Looking down from the balcony, a brass band plays and a small crowd follows. They’re having a great time, some wearing costumes and waving handkerchiefs in the air as they sway to the music. But there’s a certain stiffness that gives them away as tourists, conventioners, out-of-town wedding guests. They are trying to liberate themselves through dance and music, but they are not quite free. They’ve been instructed and they’re playing along, but their nervous glances seek approval and fear embarrassment.

Napoleon House Exterior

Napoleon House Exterior

It was around the 1984 World’s Fair, Sal guesses, that Napoleon House ramped up as a visitor destination. Before then it was mostly locals, coming in for lunch, coming in to drink after work, though he insists it’s never been a rowdy place. In the graffiti-covered nook at the back, he shows me a plastic fixture, where a telephone used to hang. One lawyer he knew would sit there for hours, making and taking calls. A painting of Napoleon House hanging nearby was pulled out of Jax Brewery, he tells me. It includes a detail Sal wants me to see: The Napoleonic crest of “N” on canvas curtains, rolled down each afternoon to keep the sun out. Construction of the hotel across the street eliminated the need for those shades.

Despite its inclusion on every “must do” list, the café has remained a favorite for locals. “Oh, I love Napoleon House!” is what pretty much any resident will say if you ask them to meet there. Because locals fall under its spell, too. As the afternoon wanes, anyone is liable to cast a spell of romance in the placid dining rooms and courtyard. That coat rack in the corner, the items hanging from it. Who left that umbrella? How many decades since it’s been touched? Then a waiter coming on to his shift nabs his black half-apron from one of the hooks. Oh right, it’s simply where the staff keeps their stuff. That is not William Faulkner’s umbrella.

Is it the spell of Nicolas Girod and his crazy scheme to spring Napoleon from a remote volcanic island with the help of a pirate captain? Maybe he imbued the place with a determined restlessness, the energy that a fallen French emperor was meant to dwell here—even if he never did.

A woman I recognize sits at a corner table with a man. She has big glasses and a sweep of highlighted hair. She is a well-known writer. Sal gives me his tour, and upon return she is still there, seated.

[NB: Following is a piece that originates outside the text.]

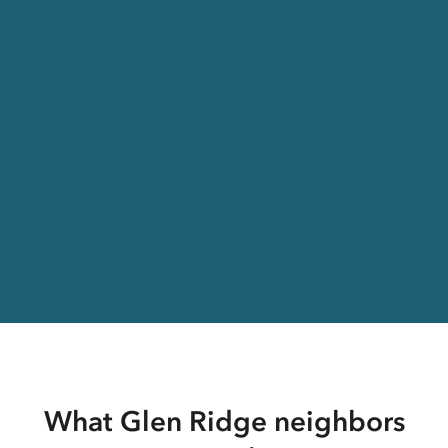
What Glen Ridge neighbors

Lenny the white-haired bartender now sits across from her, with the drawer from his register, counting the till. It’s the kind of intimate moment only an interloper would find meaningful and fascinating. Sal, I think, catches me staring. “You must hear from people all the time who’ve been inspired by this place?” I make another stab at drama, “Who’ve left interesting things written on napkins, or written songs here?”

Sal opens a dusty cabinet, roots through some old receipts and pamphlets stacked inside. He comes to a drawing, not a great one, of some tables and chairs. He squints at it, flips it over. I’m sure he’s about to utter a name I’ve seen on book jackets or see on art museum walls.

“No, that’s not it.” He puts it back with the scraps. “There’s something interesting here, but I can’t find it.”